The Women and Work programme is to be relaunched and will offer grants of £650 for training women in the food and drink industry.
The food and drink sector skills council, Improve, and the National Skills Academy for Food and Drink Manufacturing (NSA-FDM) are reintroducing the scheme which was first introduced in 2006. It will fund training through a matched contribution arrangement. Training programmes will have to cost a minimum of £750 to be eligible for the subsidy, with employers asked to fund the difference. In addition, employers will be required to make a contribution in kind – time, travel, accommodation, facilities and other resources – of £900 per trainee.
Training funded under the scheme falls under three strands:
• Women in Industry: Supporting access and retention of women in male-dominated sectors through careers guidance, vocational qualifications, and training or re-training in specific skills where there is an identified need;
• Women in the Lead: Supporting career progression into supervisory and line-management roles through training in specific techniques such as supervision, negotiation, risk management and project management;
• Women in Business: Supporting increased earning potential for women through a range of mentoring learning and training aimed at accessing middle and higher management positions.
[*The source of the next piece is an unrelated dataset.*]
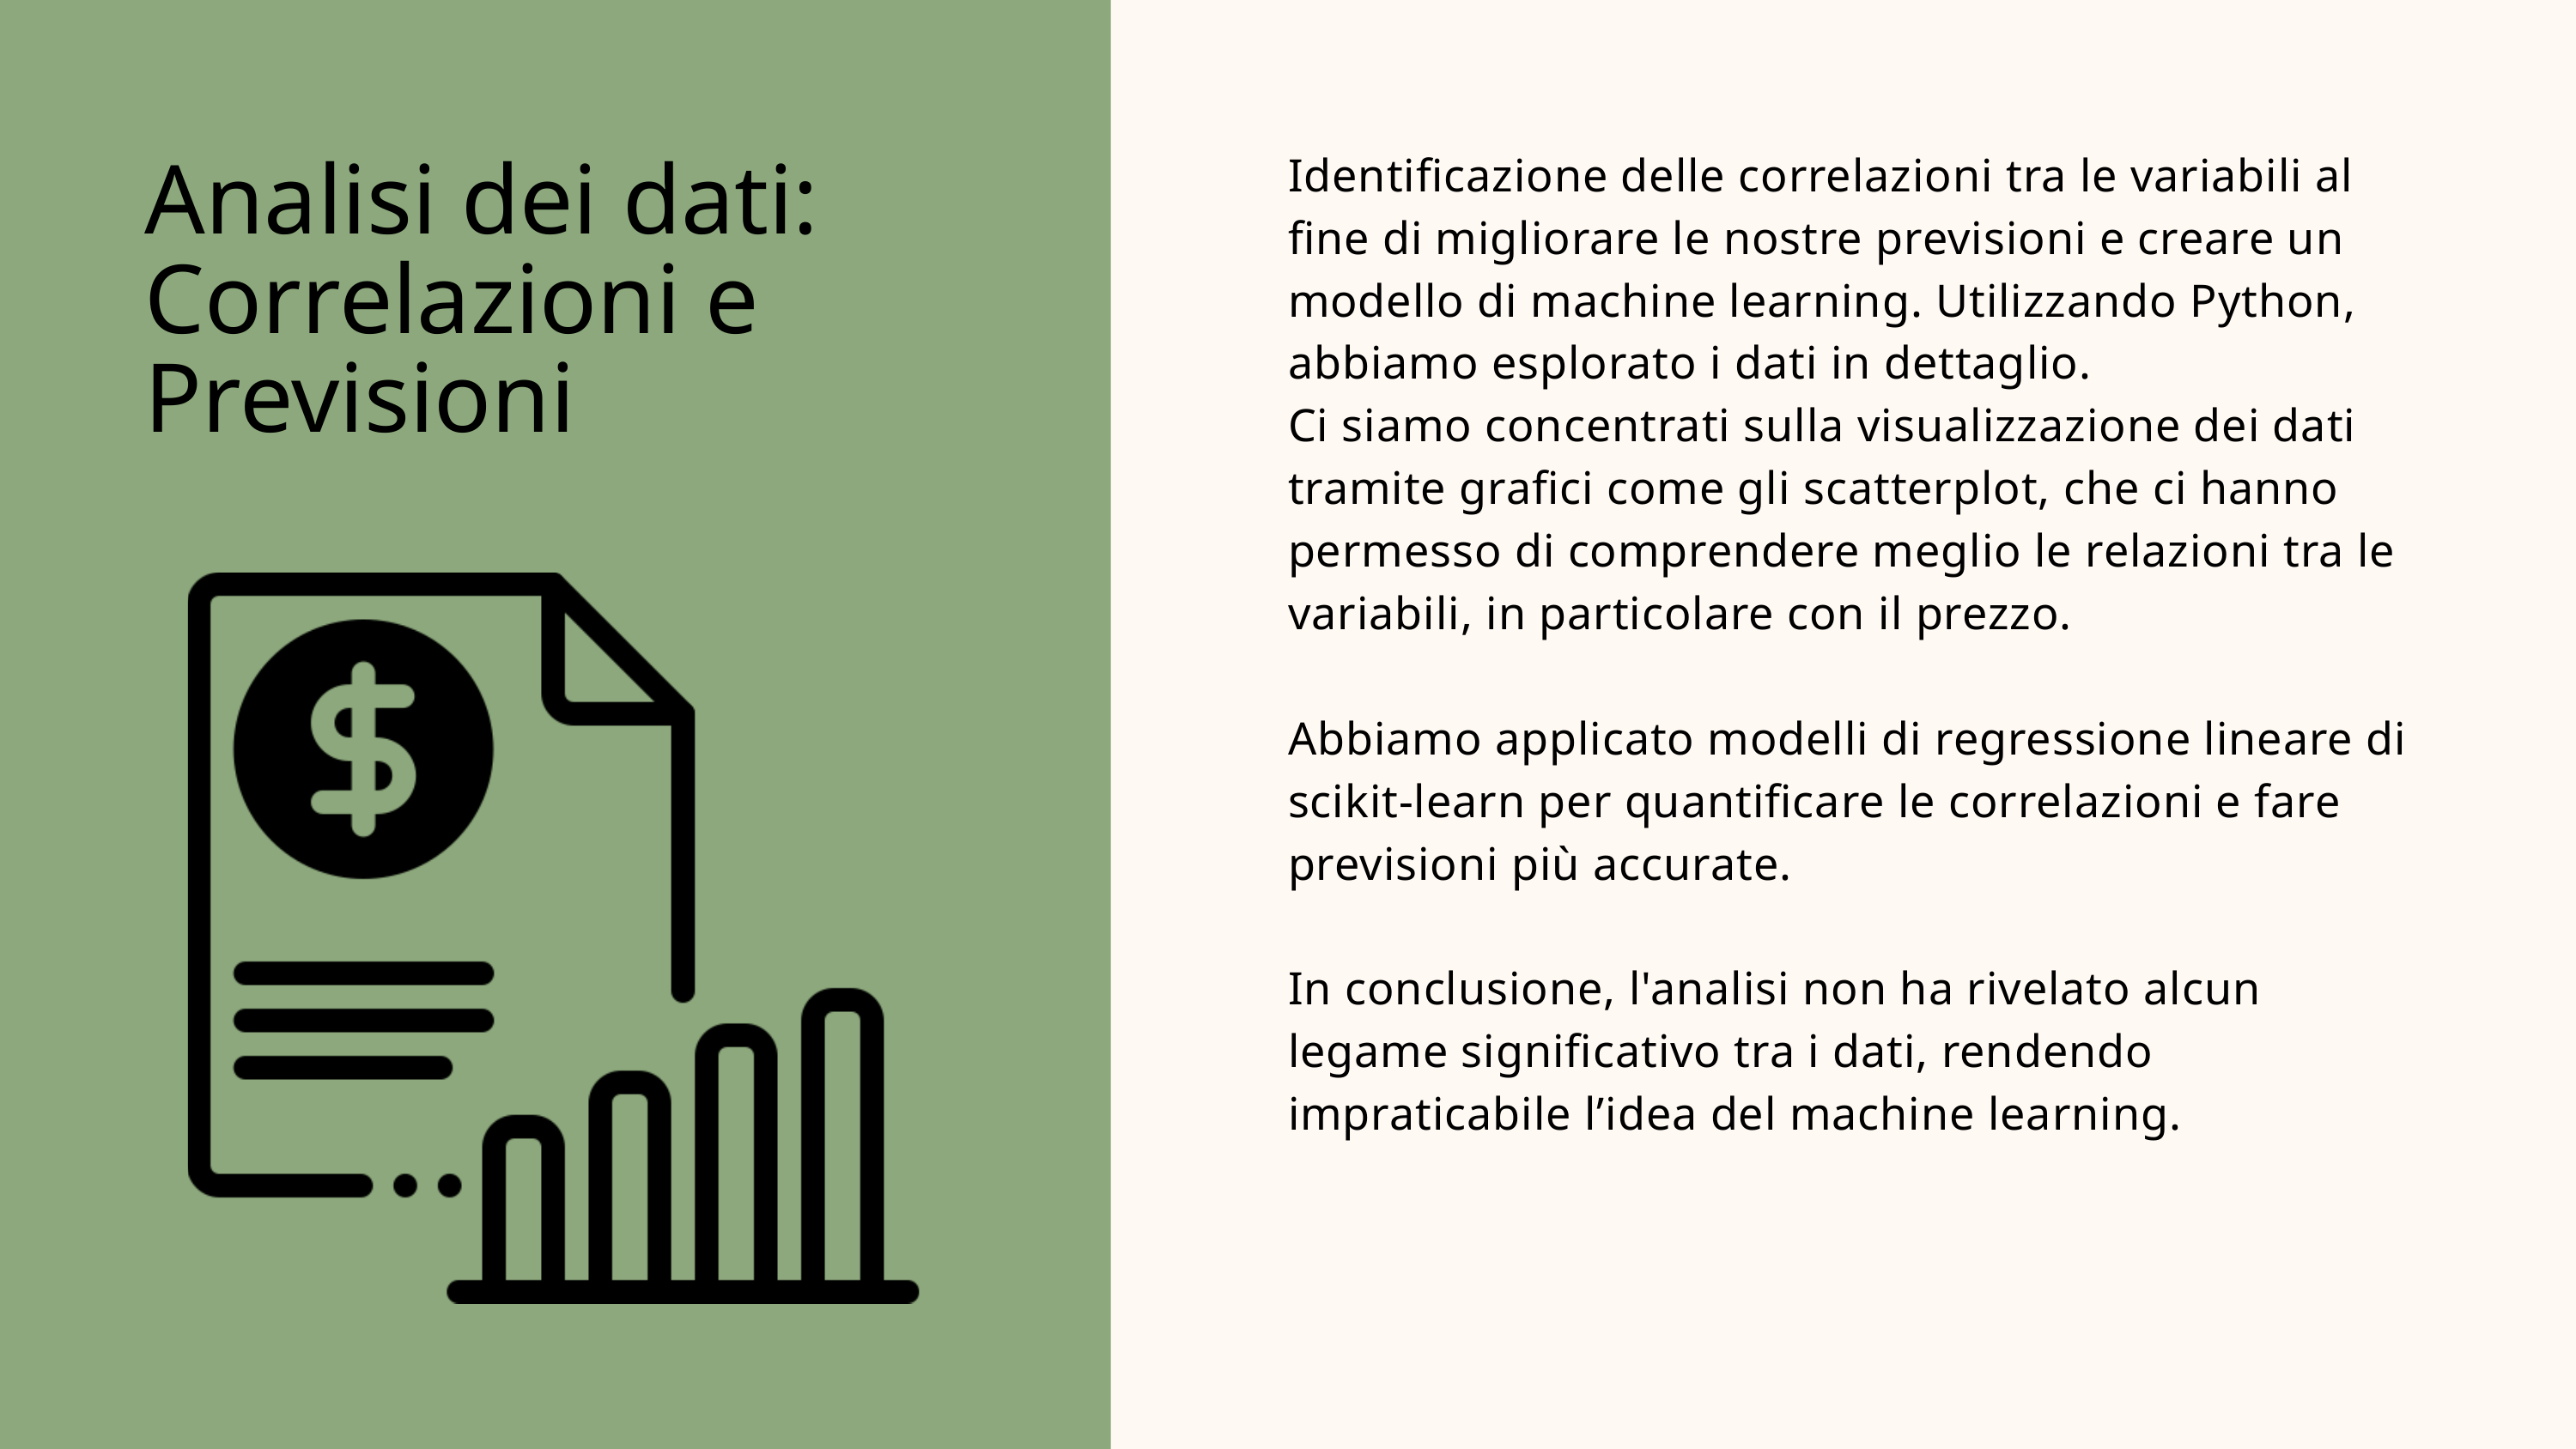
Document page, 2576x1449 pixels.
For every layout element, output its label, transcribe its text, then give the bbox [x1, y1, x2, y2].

The NSA-FM says women make up just a third of the workforce in the food and drink industry and around a quarter of all women employed in food and drink work part-time compared to just four per cent of men.
“There is a real need to address this massive gender imbalance and unlock the talent women have for the future good of the industry,” says Liz Pattison, head of skills solutions at the NSA-FDM. “There are skills gaps and shortages in every sector of food and drink, and the industry needs to recruit around 60,000 extra people to management, professional and technical positions by 2017. Increasing entry and retention of women at all levels, improving opportunities for career progression and increasing earning potential can play a vital role in addressing these needs, and the Women and Work initiative has been developed to provide a solution which will reach out to women right across the industry.”